REVOLUTION!!  (2011 – 2014)

- Inspired by the protests in Tunisia, tens of thousands of Yemenis took to the streets in January 2011, demanding Saleh’s resignation.  Saleh refused and many were killed.

- But, Saleh is forced to bow to domestic and international pressure and signed an agreement to cede power.  In Feb 2012 his vice president, Abdrabbuh Mansour Hadi, takes over. The agreement was brokered by the Gulf Cooperation Council (GCC), Saudi Arabia, and United States.

- The peace did not last long. Hadi lost control quickly.

- There were al-Qaida attacks, the economy was tanking, southern Yemen wanted to secede again, and Houthi rebels were engage in brutal fighting with Hadi’s government. Attempts were made to broker a new constitution, but no one could agree on anything.

- Yemen borrowed money from the IMF.  The IMF as part of the loan agreement demanded austerity measures. So, in 2004, Hadi announced cuts to fuel subsidies. The huge increase in fuel prices hit the mostly poverty stricken population very hard, and served to provoke the Houthi-backed protestors to further destabilize the government. Hadi rescinded the cuts, but the damage was done.

HOUTHI RULE  (2014 – 2015)

- Houthi rebels seize control of most of the capital, Sanaa, in September 2014.

- Hadi signs a U.N.-brokered peace with the Houthis to form a new, more inclusive government within a month.

- By January 2015 the Houthis reject the new government and constitution. They place Hadi under house arrest but, Hadi is able to escape to Aden.

- In February 2015, the Houthis dissolved parliament and formed a new transitional government.

- The GCC, United Nations, and United States quickly denounce the coup.

- In March 2015 Houthis expand their military campaign. They’re able to take over large parts of the country. Hadi flees to Saudi Arabia.

SAUDI INTERVENTION  (2015 – current)

- Saudi Arabia is Sunni.

- Yemen (the Houthi part)  is Shia.

- Iran (Shia) supports Yemen.

- Saudi Arabia hates Iran.

- Yemen (Houthis) / Iran (Shia) were winning.

- This was too much for the Sauds. So, they formed a military coalition with eight other Arab states.  But, the intelligence, arms, and logistical support came from the United States and England. The coalition began their airstrike campaign in March 2015 in order to defeat the Houtis and restore Hadi to power.

- With overwhelming superiority in weapons, fire power, and support from the World’s Lone Superpower the Sauds thought the campaign would be over in a few short months. In over a year of bombing the coalition has made only minimal territorial gains.


- Yemen is functionally two countries, or governments; the Houthis in Sanaa, and Hadi in Aden.

- all the various brokered peace talks have gotten nowhere

- the Trump administration is siding with the Sauds, and wherever possible blaming the various war atrocities on Iran.  But, it is the coalition with bombs and airplanes, and there is zero doubt, as evidence exists, that coalition armaments have struck schools, hospitals, and civilian areas.

- 75% of Yemenis need some kind of humanitarian assistance to meet basic needs, about 8 million are at risk of starvation, cholera is becoming an epidemic, Riyadh is even preventing fresh bottled water from entering the country  … the country meets every definition of a failed state.
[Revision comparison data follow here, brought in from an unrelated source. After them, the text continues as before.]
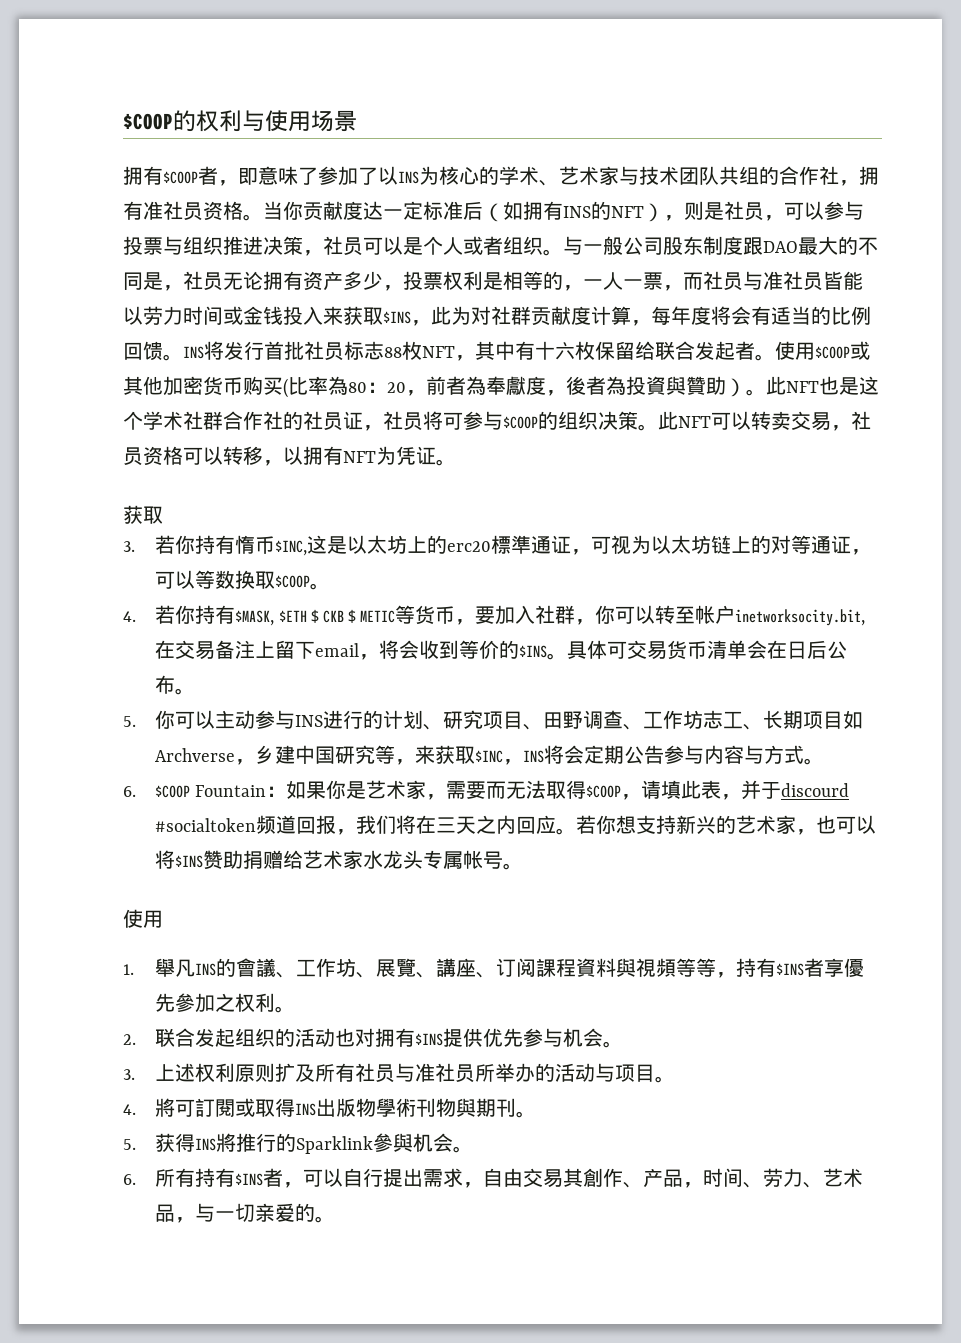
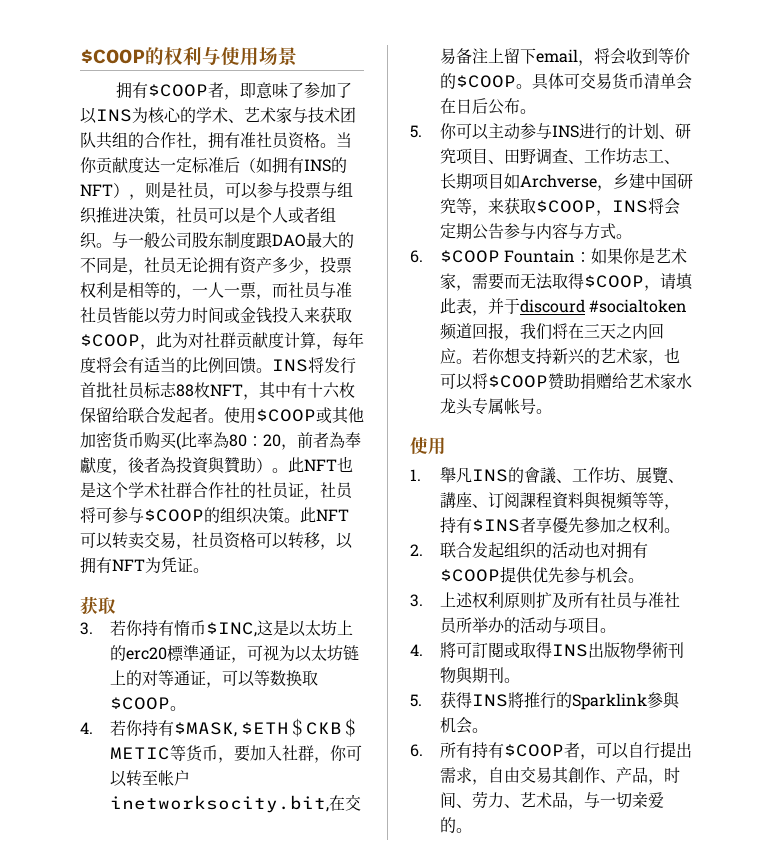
[383,311,411,324] $INS -> [80,334,140,347] $COOP
[518,645,547,658] $INS -> [455,75,516,88] $COOP
[474,750,503,763] $INC -> [535,200,596,213] $COOP
[174,855,203,868] $INS -> [487,375,548,388] $COOP
[414,1033,443,1046] $INS -> [439,569,500,582] $COOP
[234,1173,263,1186] $INS -> [503,744,564,757] $COOP

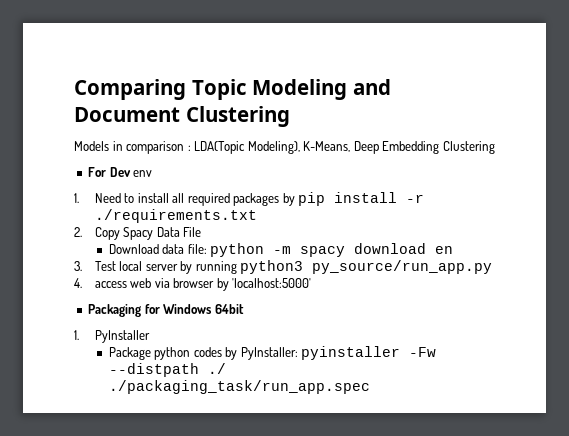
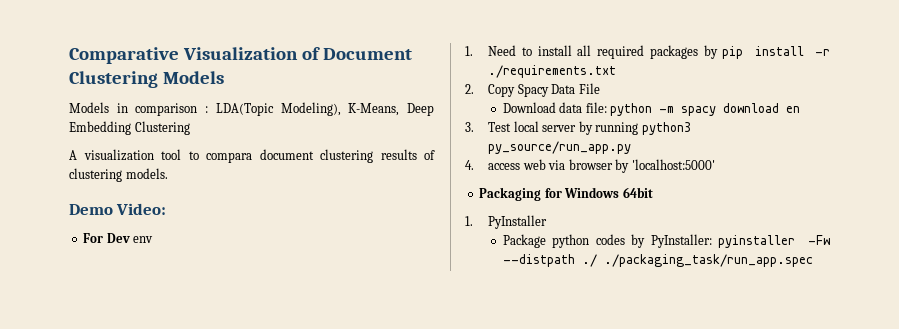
[74,79,391,100] Comparing Topic Modeling and -> [69,47,320,64] Comparative Visualization of
(290, 116) none -> [162,71,224,84] Models
(495, 147) none -> [69,149,435,163] [69,168,168,182] [69,203,167,215] // A visualization tool to compara document clustering results of clustering models. // Demo Video:

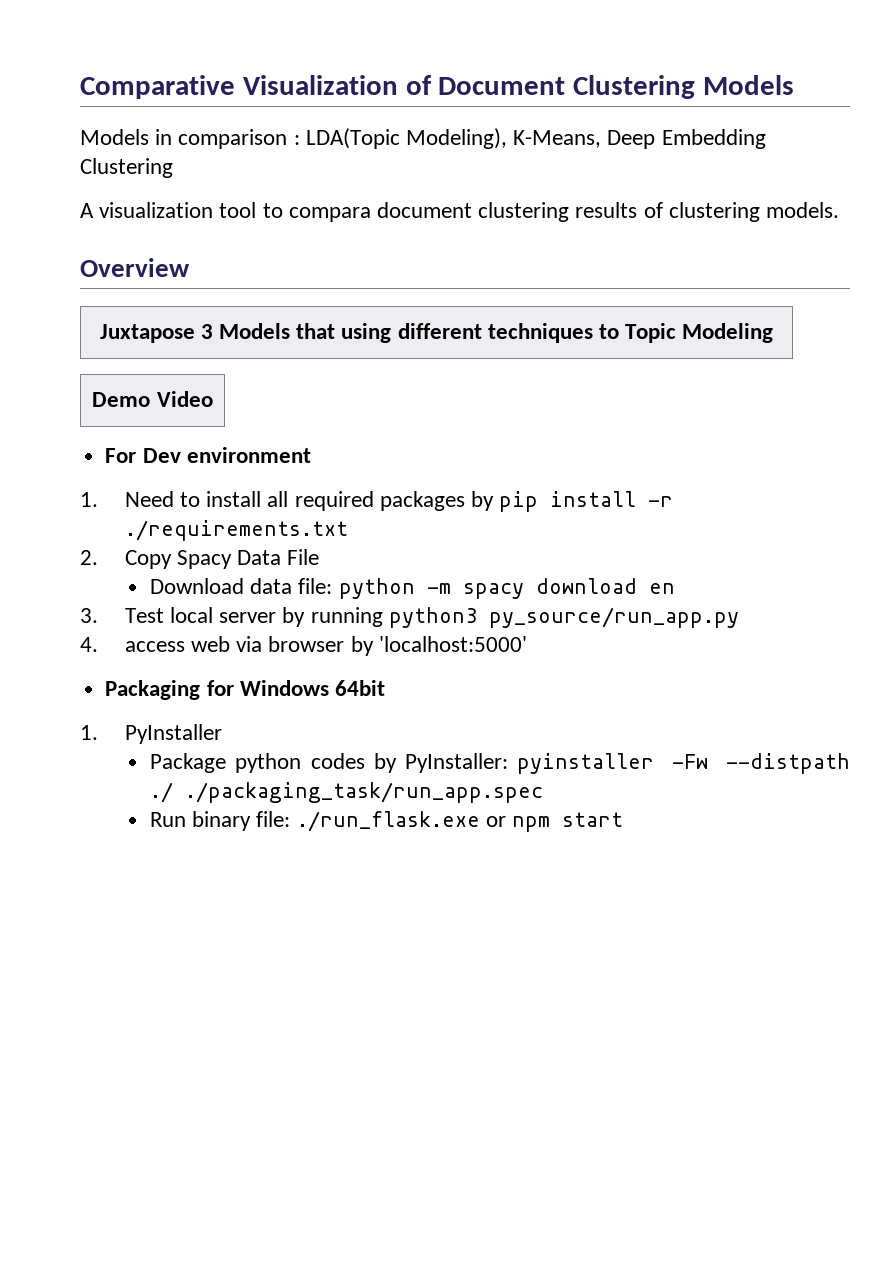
[69,203,167,215] Demo Video: -> [80,258,190,277] [99,323,774,343] [92,391,213,407] Overview // Juxtapose 3 Models that using different techniques to Topic Modeling // Demo Video
[133,236,154,243] env -> [186,447,311,463] environment
(813, 260) none -> [150,811,624,832] // Run binary file: ./run_flask.exe or npm start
“He [Esau] will be a wild donkey of a man; his hand will be against everyone and everyone’s hand against him, and he will live in hostility toward all his brothers.” —- Genesis 16:12

The 5,000 year long conflict in the Middle East is not just between Jew and Arab.  It is also (and, probably, primarily) between Arab and Arab. Will things suddenly get better in 2018?  Sure, there have been periods of peace. But, it never lasts. Because Esau is a wild ass of a man. That’s not God talk. That’s history talk.